From: Adhemerval Zanella <adhemerval.zanella@linaro.org>
To: libc-alpha@sourceware.org, Florian Weimer <fweimer@redhat.com>
Subject: [PATCH v9 0/6] Add pidfd and cgroupv2 support for process creation
Date: Thu, 24 Aug 2023 13:42:13 -0300 [thread overview]
Message-ID: <20230824164219.391263-1-adhemerval.zanella@linaro.org> (raw)
The glibc 2.36 added wrappers for Linux syscall pidfd_open, pidfd_getfd,
and pidfd_send_signal, and exported the P_PIDFD to use along with
waitid. The pidfd is a race-free interface, however, the pidfd_open is
subject to TOCTOU if the file descriptor is not obtained directly from
the clone or clone3 syscall (there is still a small window between the
clone return and the pidfd_getfd where the process can be reaped and the
process ID reused).
A fully race-free interface with posix_spawn interface is being
discussed by GNOME [1] [2], and Qt already uses it in its QtProcess
implementation [3]. The Qt implementation has some pitfalls:
- It calls clone through the syscall symbol, which does not run the
pthread_atfork handlers even though it intends to use the clone
semantic for fork (by only using CLONE_PIDFD | SIGCHLD).

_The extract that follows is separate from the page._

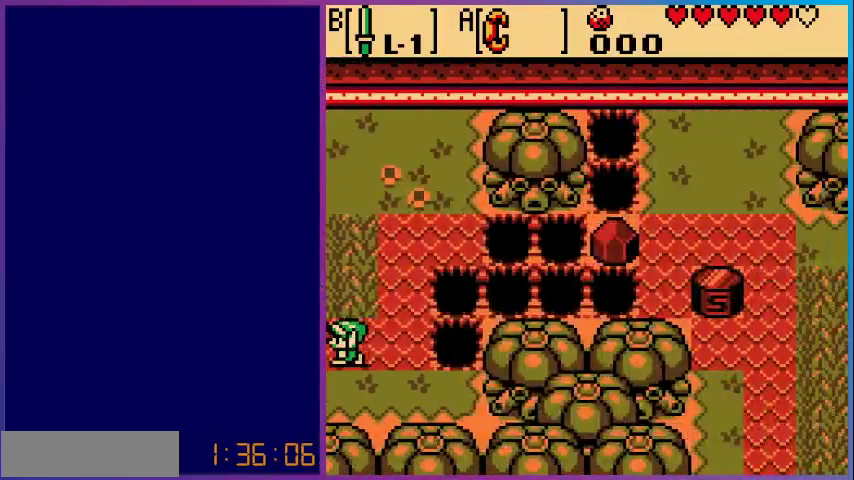
{"dt_ms": 500, "buttons": [], "events": [[133, "DPAD_LEFT", "up"]]}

- It also does not reset any internal state, such as internal IO,
malloc, loader, etc. locks.
- It does not set the TCB tid field nor the robust list, used by the
pthread code.
- It does not optimize process creation by using CLONE_VM and
CLONE_VFORK.
Also, the recent Linux kernel (starting with 5.7) provides a way to
create a new process in a different cgroups version 2 than the default
one (through clone3 CLONE_INTO_CGROUP flag). Providing it through glibc
interfaces makes it usable without the risk of potential breakage by
issuing clone3 syscall directly (check BZ#26371 discussion).
This patch set adds new interfaces that take care of these potential
issues. The new posix_spawn / posix_spawnp extensions:
#define POSIX_SPAWN_SETCGROUP 0x100
int posix_spawnattr_getcgroup_np (const posix_spawnattr_t
restrict *attr, int *cgroup);
int posix_spawnattr_setcgroup_np (posix_spawnattr_t *restrict attr,
int cgroup);
Allow spawning a new process on a different cgroupv2.
The pidfd_spawn and pidfd_spawnp is similar to posix_spawn and
posix_spawnp, but return a process file descriptor instead of a PID.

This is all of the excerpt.